Text block:
[Begin]

Debtors who have debts with a fixed nominal rate of interest will see a reduction in the "real" interest rate as the inflation rate rises. The real interest on a loan is the nominal rate minus the inflation rate.The formula R = N-I approximates the correct answer as long as both the nominal interest rate and the inflation rate are small. The correct equation is r = n/i where r, n and i are expressed as ratios (e.g. 1.2 for +20%, 0.8 for −20%). As an example, when the inflation rate is 3%, a loan with a nominal interest rate of 5% would have a real interest rate of approximately 2%. Any unexpected increase in the inflation rate would decrease the real interest rate. Banks and other lenders adjust for this inflation risk either by including an inflation risk premium to fixed interest rate loans, or lending at an adjustable rate.
High or unpredictable inflation rates are regarded as harmful to an overall economy. They add inefficiencies in the market, and make it difficult for companies to budget or plan long-term. Inflation can act as a drag on productivity as companies are forced to shift resources away from products and services in order to focus on profit and losses from currency inflation.[11] Uncertainty about the future purchasing power of money discourages investment and saving.[29] And inflation can impose hidden tax increases, as inflated earnings push taxpayers into higher income tax rates unless the tax brackets are indexed to inflation.

[End]

Requests:
(a) From the inflation passage, copy the words beginning at "High or unpredictable" and stopping after "indexed to inflation.".
(b) Answer these questions using the inflation passage:
(i) What real interest rate does a loan with a 5% nominal rate have when inflation is 3%?
(ii) What two ways do banks and other lenders use to adjust for inflation risk?
(iii) What does uncertainty about the future purchasing power of money discourage?

Material:
[Begin]

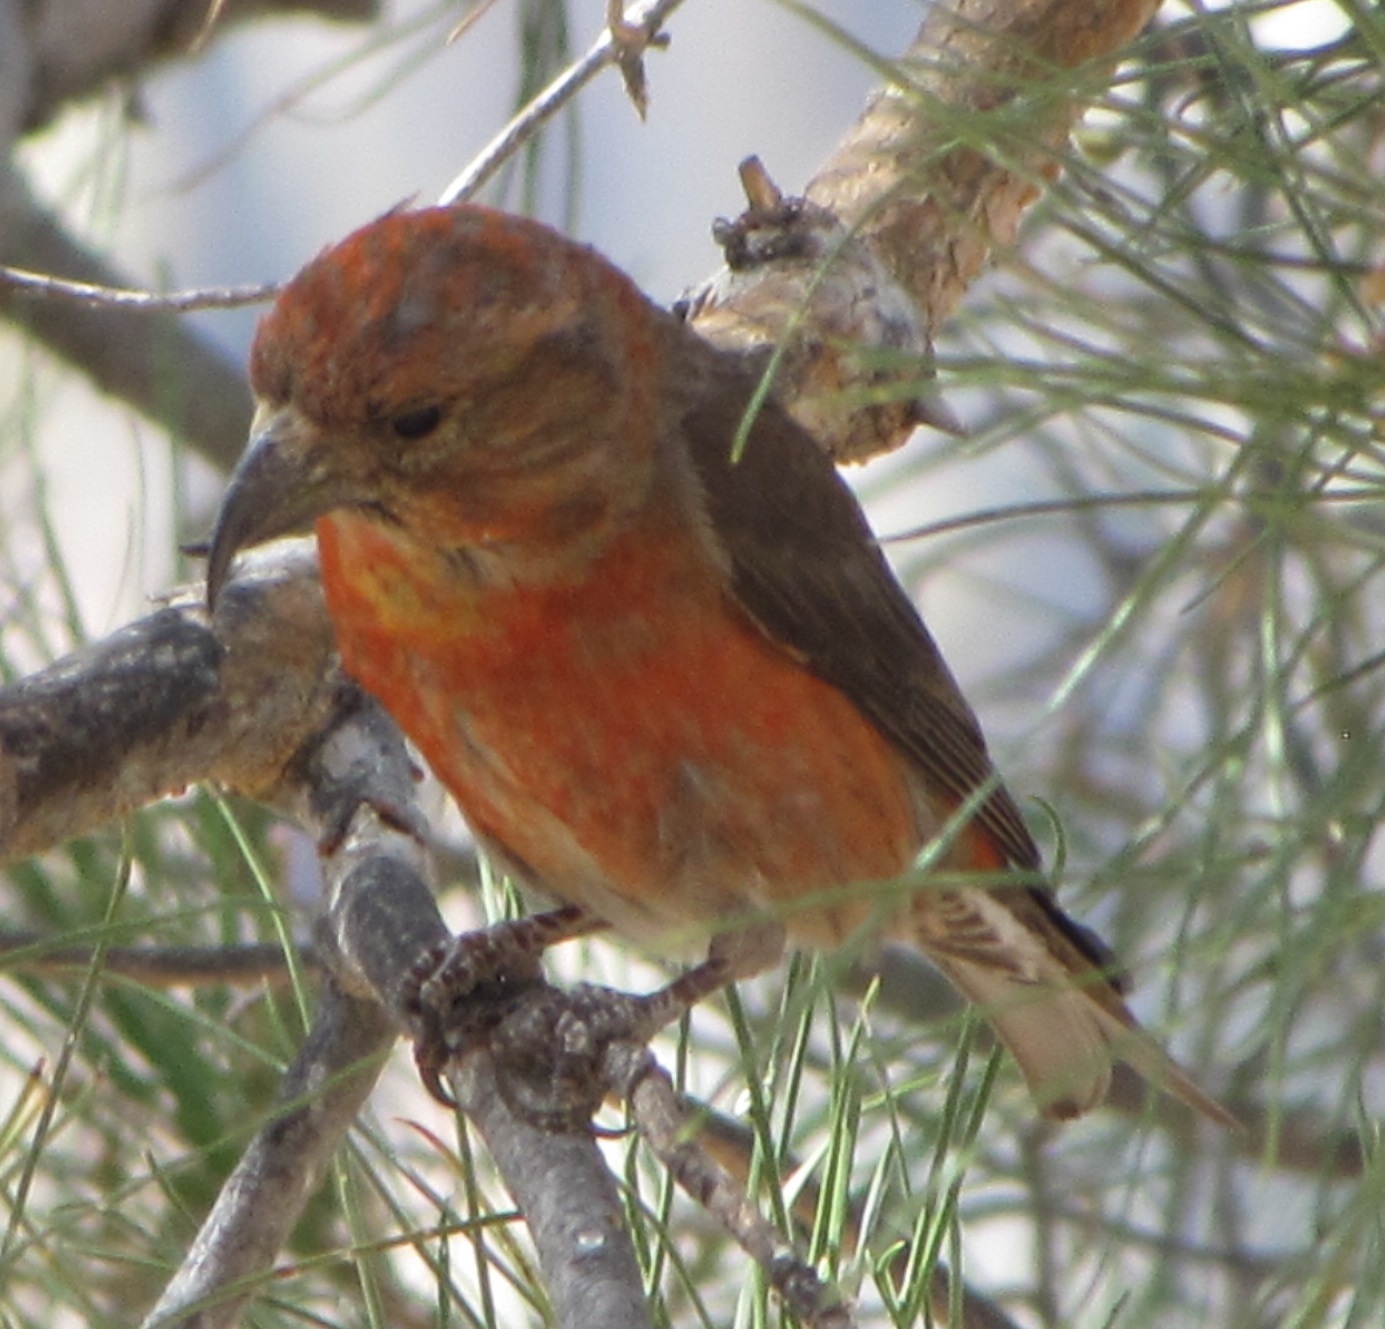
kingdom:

[End]

Task responses:
(a)
High or unpredictable inflation rates are regarded as harmful to an overall economy. They add inefficiencies in the market, and make it difficult for companies to budget or plan long-term. Inflation can act as a drag on productivity as companies are forced to shift resources away from products and services in order to focus on profit and losses from currency inflation.[11] Uncertainty about the future purchasing power of money discourages investment and saving.[29] And inflation can impose hidden tax increases, as inflated earnings push taxpayers into higher income tax rates unless the tax brackets are indexed to inflation.

(b)
(i) Approximately 2%.
(ii) Adding an inflation risk premium to fixed interest rate loans, or lending at an adjustable rate.
(iii) Investment and saving.